Gulf News| Published: June 10, 2018
Al Ghamdi says her name and pictures were used in report on arrests in Saudi Arabia
Image Credit | Caption: Nouf Al Ghamdi – Al Riyadh
By Habib Toumi
Habib Toumi is Bahrain Bureau Chief of Gulf News, based in Manama.
Manama: A Saudi consultant has threatened to take legal action against Iranian sites and Qatar-based Al Jazeera for including her name, and for posting her picture, in reports about arrests in Saudi Arabia.
“Some sites and channels published news about the arrest of an activist called Nouf Abdul Aziz, and used my full name and my pictures. These include Qatar’s Al Jazeera and some Iranian sites,” Nouf Abdul Aziz Al Ghamdi posted on her Twitter account.

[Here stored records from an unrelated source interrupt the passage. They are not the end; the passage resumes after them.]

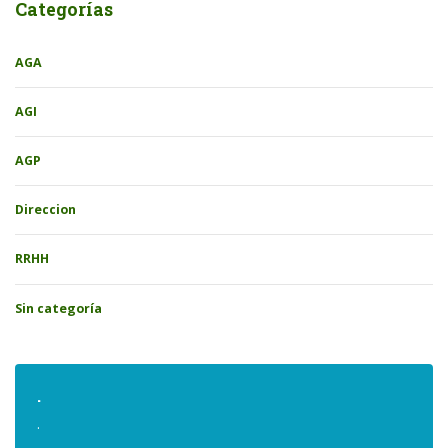
Categorías
AGA
AGI
AGP
Direccion
RRHH
Sin categoría
.
.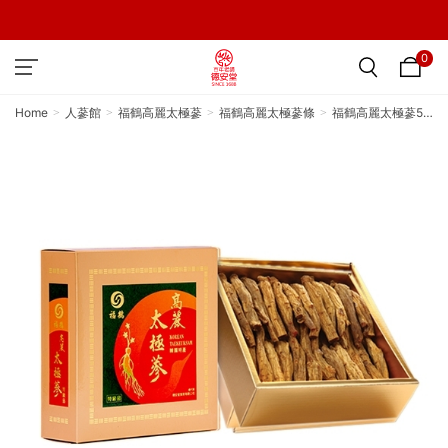
0
Home
人蔘館
福鶴高麗太極蔘
福鶴高麗太極蔘條
福鶴高麗太極蔘50
天蔘條（貴賓卡）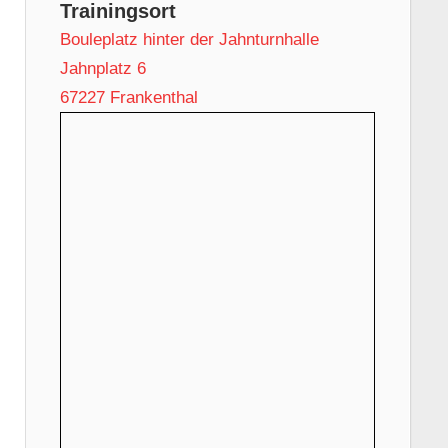
Trainingsort
Bouleplatz hinter der Jahnturnhalle
Jahnplatz 6
67227 Frankenthal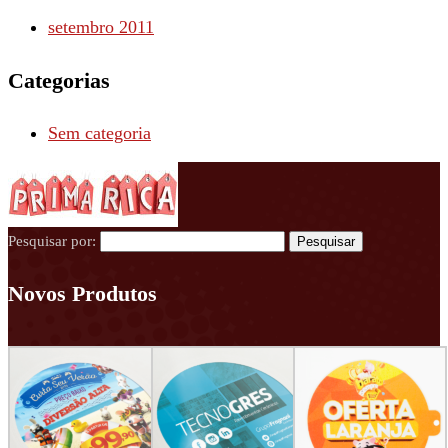
setembro 2011
Categorias
Sem categoria
Pesquisar por:
Novos Produtos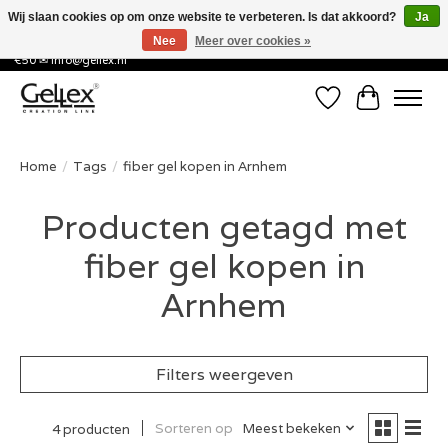
Wij slaan cookies op om onze website te verbeteren. Is dat akkoord?
Ja
Nee
Meer over cookies »
✅ Voor 15:00 besteld, de volgende werkdag in huis! ✅ Gratis verzenden vanaf
€50 ✉
info@gellex.nl
Verlanglijst
Winkelwa
Home
/
Tags
/
fiber gel kopen in Arnhem
Producten getagd met
fiber gel kopen in
Arnhem
Filters weergeven
Sorteren op
Meest bekeken
4 producten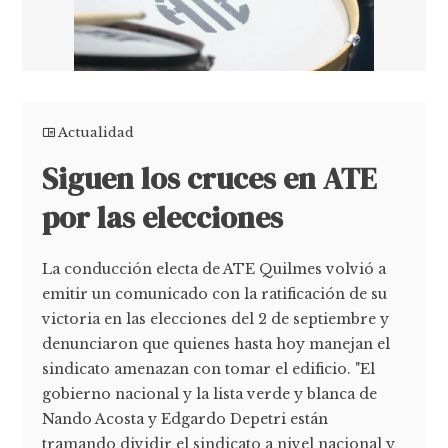
Actualidad
Siguen los cruces en ATE
por las elecciones
La conducción electa de ATE Quilmes volvió a
emitir un comunicado con la ratificación de su
victoria en las elecciones del 2 de septiembre y
denunciaron que quienes hasta hoy manejan el
sindicato amenazan con tomar el edificio. "El
gobierno nacional y la lista verde y blanca de
Nando Acosta y Edgardo Depetri están
tramando dividir el sindicato a nivel nacional y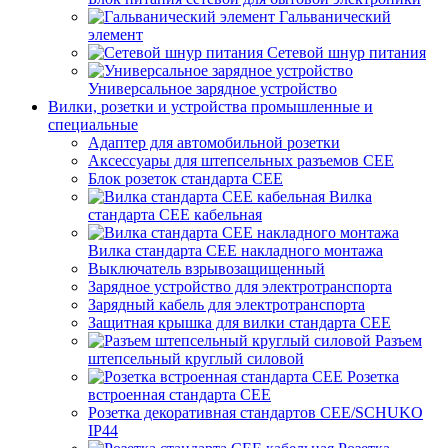
Гальванический
элемент
Сетевой шнур питания
Универсальное зарядное устройство
Вилки, розетки и устройства промышленные и
специальные
Адаптер для автомобильной розетки
Аксессуары для штепсельных разъемов CEE
Блок розеток стандарта CEE
Вилка
стандарта CEE кабельная
Вилка стандарта CEE накладного монтажа
Выключатель взрывозащищенный
Зарядное устройство для электротранспорта
Зарядный кабель для электротранспорта
Защитная крышка для вилки стандарта CEE
Разъем
штепсельный круглый силовой
Розетка
встроенная стандарта CEE
Розетка декоративная стандартов CEE/SCHUKO
IP44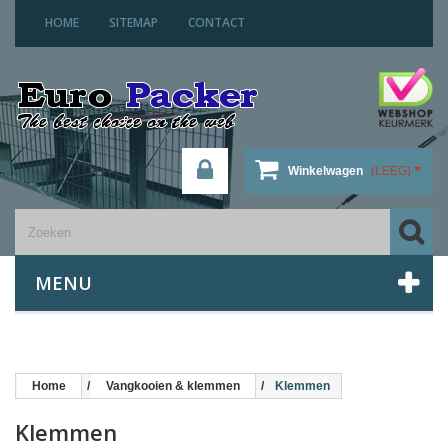
HOME
SITEMAP
CONTACT
Winkelwagen
(LEEG)
MENU
Home
Vangkooien & klemmen
Klemmen
Klemmen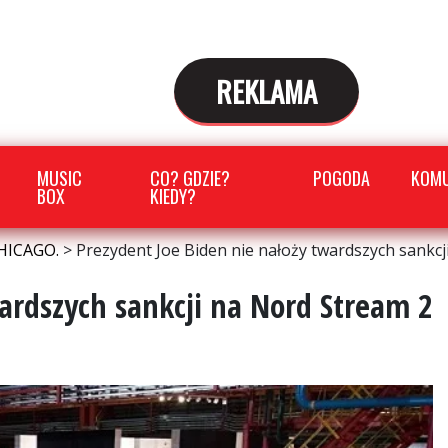
REKLAMA
MUSIC
CO? GDZIE?
POGODA
KOMU
BOX
KIEDY?
HICAGO.
>
Prezydent Joe Biden nie nałoży twardszych sankcj
ardszych sankcji na Nord Stream 2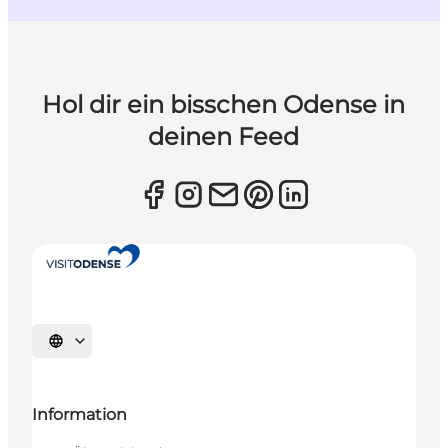
Hol dir ein bisschen Odense in
deinen Feed
Sprache auswählen
Information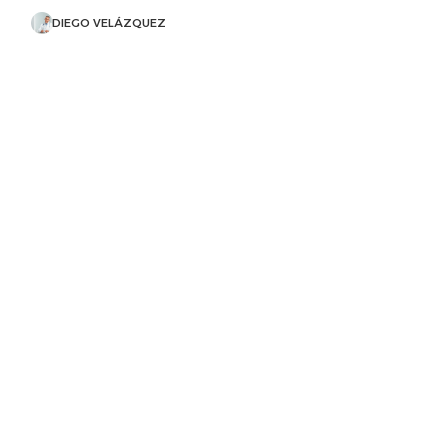
DIEGO VELÁZQUEZ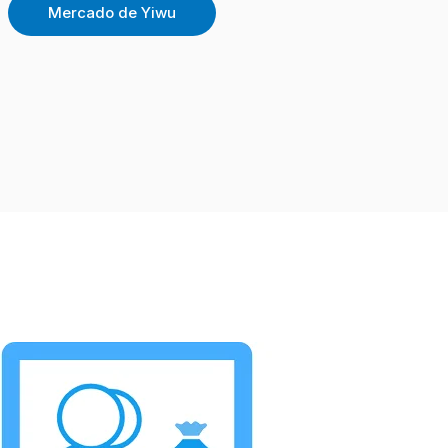
Mercado de Yiwu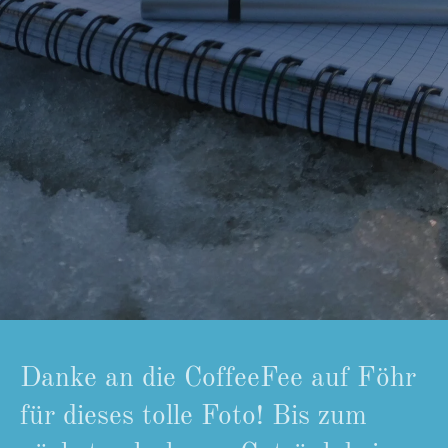
Danke an die CoffeeFee auf Föhr
für dieses tolle Foto! Bis zum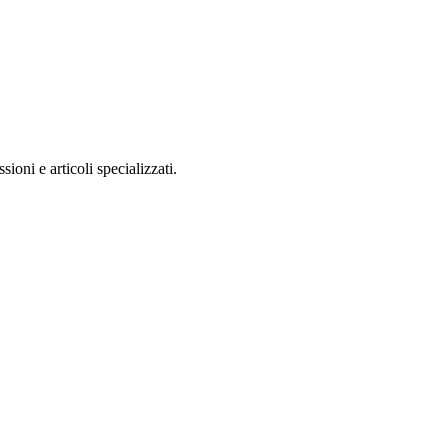
ioni e articoli specializzati.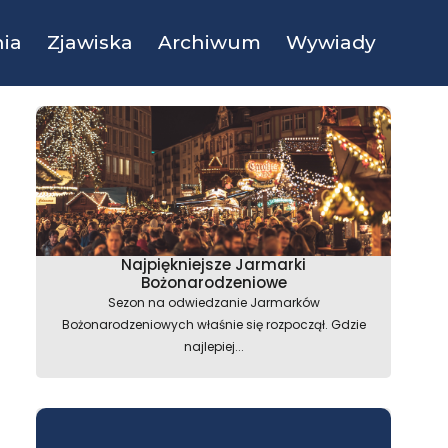
ia
Zjawiska
Archiwum
Wywiady
Najpiękniejsze Jarmarki
Bożonarodzeniowe
Sezon na odwiedzanie Jarmarków
Bożonarodzeniowych właśnie się rozpoczął. Gdzie
najlepiej...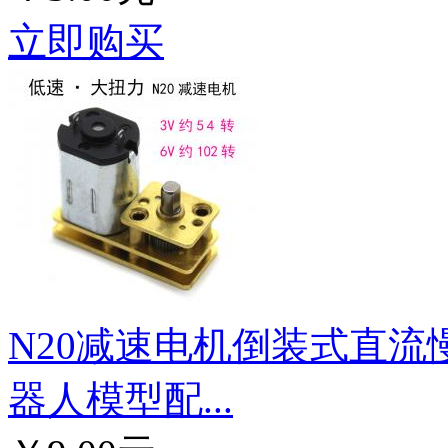
立即购买
N20减速电机倒装式直流
器人模型配...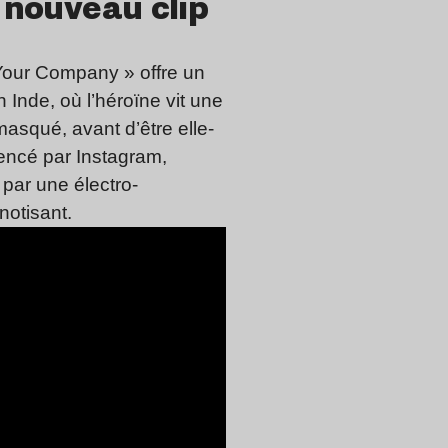
 nouveau clip
 Your Company » offre un
 Inde, où l’héroïne vit une
asqué, avant d’être elle-
uencé par Instagram,
par une électro-
notisant.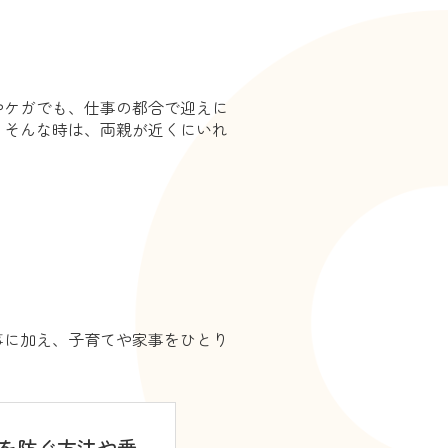
やケガでも、仕事の都合で迎えに
。そんな時は、両親が近くにいれ
事に加え、子育てや家事をひとり
を防ぐ方法や乗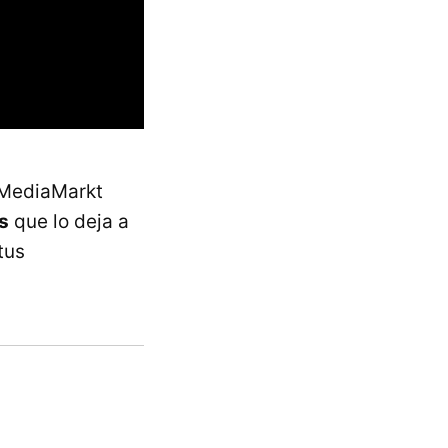
 MediaMarkt
s
que lo deja a
tus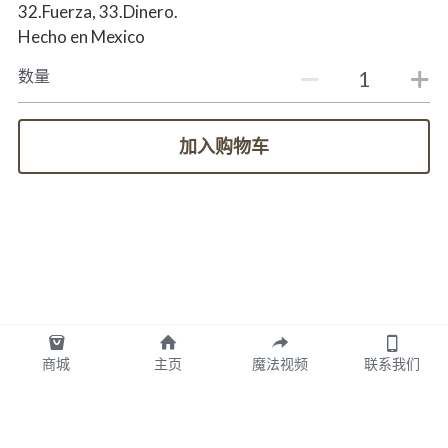
32.Fuerza, 33.Dinero.
Hecho en Mexico
数量
加入购物车
商城
主页
魔法视频
联系我们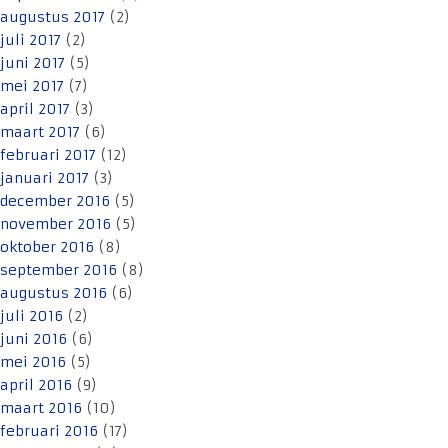
augustus 2017
(2)
juli 2017
(2)
juni 2017
(5)
mei 2017
(7)
april 2017
(3)
maart 2017
(6)
februari 2017
(12)
januari 2017
(3)
december 2016
(5)
november 2016
(5)
oktober 2016
(8)
september 2016
(8)
augustus 2016
(6)
juli 2016
(2)
juni 2016
(6)
mei 2016
(5)
april 2016
(9)
maart 2016
(10)
februari 2016
(17)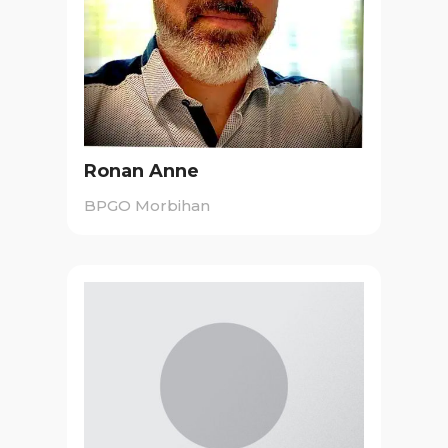
Ronan Anne
BPGO Morbihan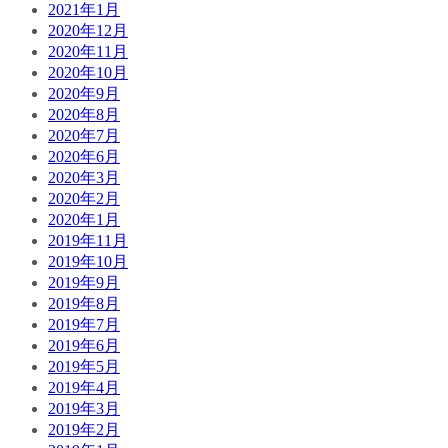
2021年1月
2020年12月
2020年11月
2020年10月
2020年9月
2020年8月
2020年7月
2020年6月
2020年3月
2020年2月
2020年1月
2019年11月
2019年10月
2019年9月
2019年8月
2019年7月
2019年6月
2019年5月
2019年4月
2019年3月
2019年2月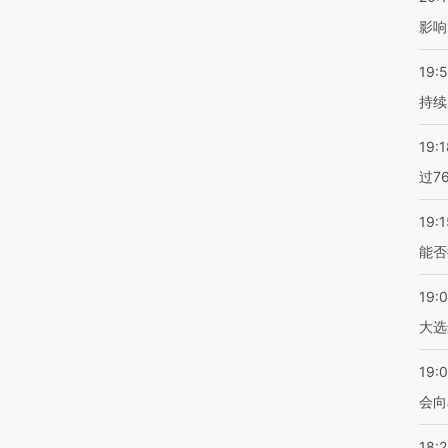
影响
19:5
持续
19:1
过7
19:1
能否
19:
大选
19:0
会向
18: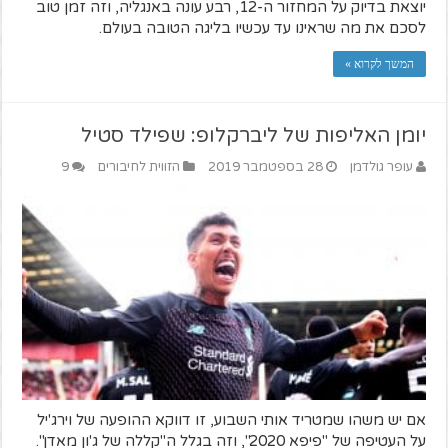
יוצאת בדיוק על המחזור ה-12, רבע עונה באנגליה, וזה זמן טוב
לסכם את מה שראינו עד עכשיו בליגה הטובה בעולם.
המשך לקרוא »
יומן האליפות של ליברקלופ: שפילד סטיל
עופר גולדמן
28 בספטמבר 2019
הזווית לחיבורים
9
אם יש משהו שמטריד אותי השבוע, זו דווקא ההופעה של וירג'יל
על העטיפה של "פיפא 2020", וזה בגלל ה"קללה של ג'ון מאדן".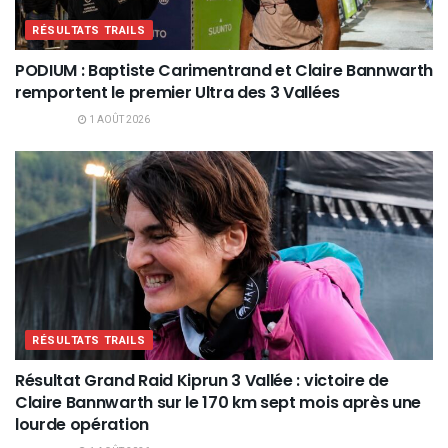
RÉSULTATS TRAILS
PODIUM : Baptiste Carimentrand et Claire Bannwarth
remportent le premier Ultra des 3 Vallées
1 AOÛT 2026
RÉSULTATS TRAILS
Résultat Grand Raid Kiprun 3 Vallée : victoire de
Claire Bannwarth sur le 170 km sept mois après une
lourde opération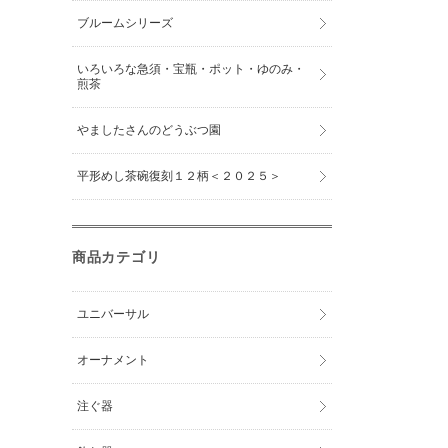
ブルームシリーズ
いろいろな急須・宝瓶・ポット・ゆのみ・
煎茶
やましたさんのどうぶつ園
平形めし茶碗復刻１２柄＜２０２５＞
商品カテゴリ
ユニバーサル
オーナメント
注ぐ器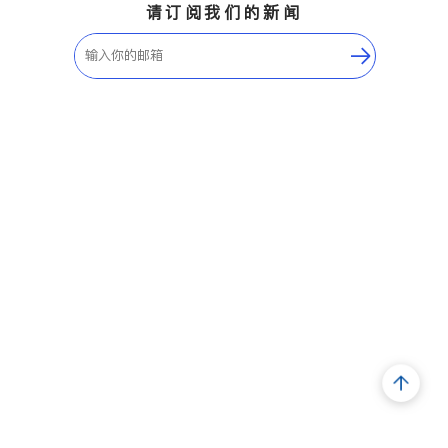
请订阅我们的新闻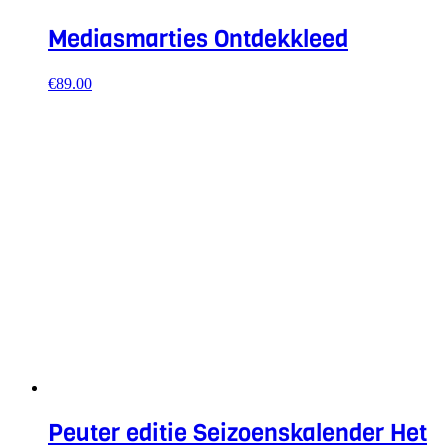
Mediasmarties Ontdekkleed
€
89.00
Peuter editie Seizoenskalender Het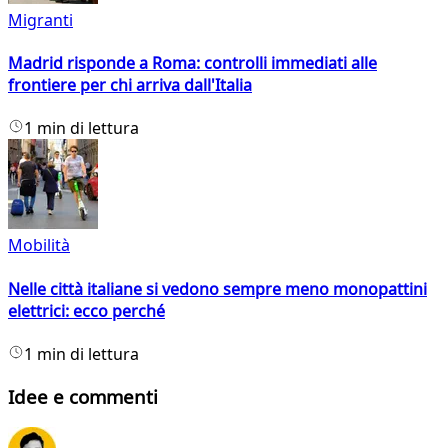
Migranti
Madrid risponde a Roma: controlli immediati alle
frontiere per chi arriva dall'Italia
1 min di lettura
Mobilità
Nelle città italiane si vedono sempre meno monopattini
elettrici: ecco perché
1 min di lettura
Idee e commenti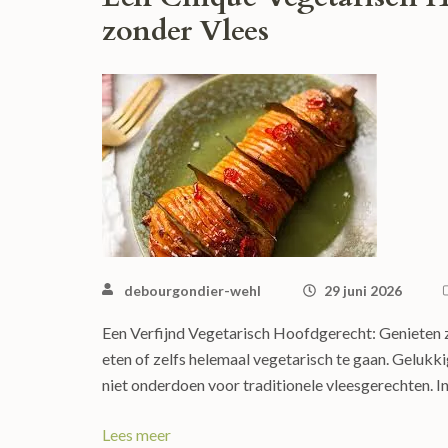
zonder Vlees
debourgondier-wehl
29 juni 2026
Een Verfijnd Vegetarisch Hoofdgerecht: Genieten 
eten of zelfs helemaal vegetarisch te gaan. Gelukki
niet onderdoen voor traditionele vleesgerechten. In
Lees meer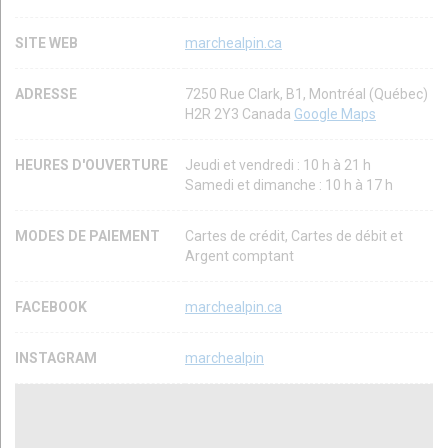
SITE WEB
marchealpin.ca
ADRESSE
7250 Rue Clark, B1, Montréal (Québec)
H2R 2Y3 Canada
Google Maps
HEURES D'OUVERTURE
Jeudi et vendredi : 10 h à 21 h
Samedi et dimanche : 10 h à 17 h
MODES DE PAIEMENT
Cartes de crédit, Cartes de débit et
Argent comptant
FACEBOOK
marchealpin.ca
INSTAGRAM
marchealpin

“Since the claims are not related to me, I will report these sites and the people involved with them to the attorney general,” said Al Ghamdi, who introduces herself as the president of the Chief Outsiders Company and a strategic management designer.
One user told her she should go through with her decision, deny the claims by the sites and the channel, and turn the situation into a public opinion case for distorting the image of Saudi women in general and harming her reputation.
“Indeed, the purpose of these media is to abuse Saudi women and exploit such news to diminish the kingdom’s great achievements and the leadership’s drive to empower women and to support their rights,” Al Ghamdi said.
Last month, Saudi Arabia announced several people had been arrested for suspicious contacts with foreign entities and offering financial support to “hostile elements overseas”, and said other suspects were being sought.
Earlier this month, the authorities said they temporarily released eight people accused of communicating with organisations opposed to the kingdom.
Nine others, five men and four women, are still detained, state news agency SPA reported on June 2.
In a statement, the public prosecutor said the detainees had admitted to the charges of communicating and cooperating with individuals and organisations opposed to the kingdom, recruiting people in sensitive positions to get information and confidential documents to hurt the country’s interests, and offering material and moral support to hostile elements abroad.
Those who were released pending further investigation were five women and three men, the statement said.
The chief of the Commission for the Promotion of Virtue and Prevention of Vice had warned against groups and individuals who “target the government’s security and stability.”